Job item:
In the records below, swap every "Reply" for "Respond" and give the lines back with everything else unchanged, leaving the pictures out.

Data for processing:
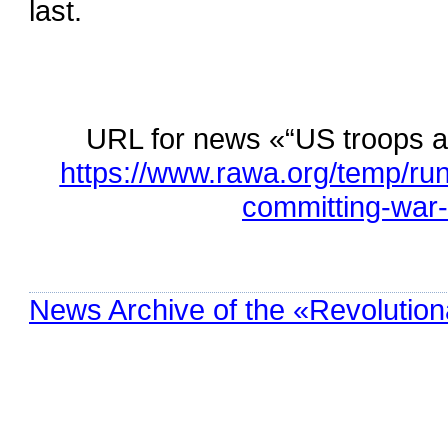
last.
URL for news «“US troops 
https://www.rawa.org/temp/ru
committing-war
News Archive of the «Revolution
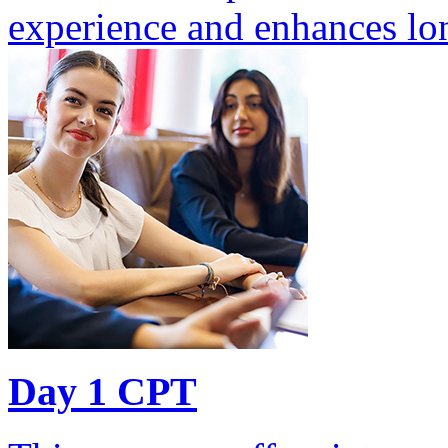
experience and enhances lon
Day 1 CPT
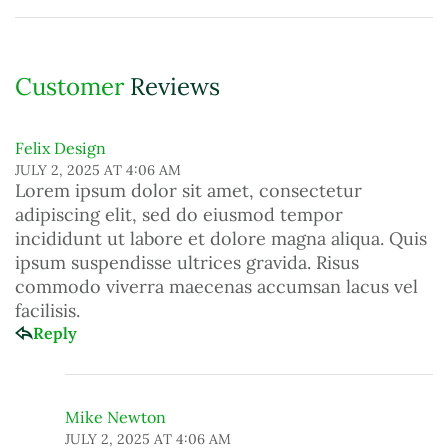
Customer
Reviews
Felix Design
JULY 2, 2025 AT 4:06 AM
Lorem ipsum dolor sit amet, consectetur
adipiscing elit, sed do eiusmod tempor
incididunt ut labore et dolore magna aliqua. Quis
ipsum suspendisse ultrices gravida. Risus
commodo viverra maecenas accumsan lacus vel
facilisis.
Reply
Mike Newton
JULY 2, 2025 AT 4:06 AM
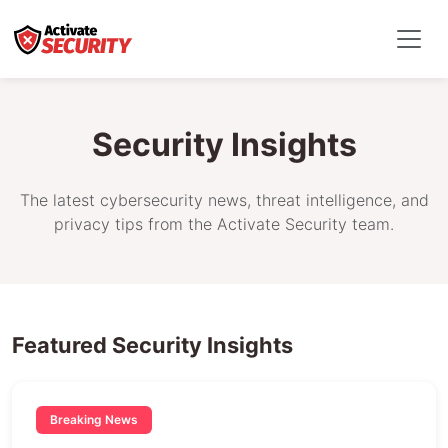
Security Insights
The latest cybersecurity news, threat intelligence, and
privacy tips from the Activate Security team.
Featured Security Insights
Breaking News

Result for this exercise:
last.
URL for news «“US troops 
https://www.rawa.org/temp/ru
committing-war
News Archive of the «Revolution
experience and enhances lon
Day 1 CPT
Customer
Reviews
Felix Design
JULY 2, 2025 AT 4:06 AM
Lorem ipsum dolor sit amet, consectetur
adipiscing elit, sed do eiusmod tempor
incididunt ut labore et dolore magna aliqua. Quis
ipsum suspendisse ultrices gravida. Risus
commodo viverra maecenas accumsan lacus vel
facilisis.
Respond
Mike Newton
JULY 2, 2025 AT 4:06 AM
Security Insights
The latest cybersecurity news, threat intelligence, and
privacy tips from the Activate Security team.
Featured Security Insights
Breaking News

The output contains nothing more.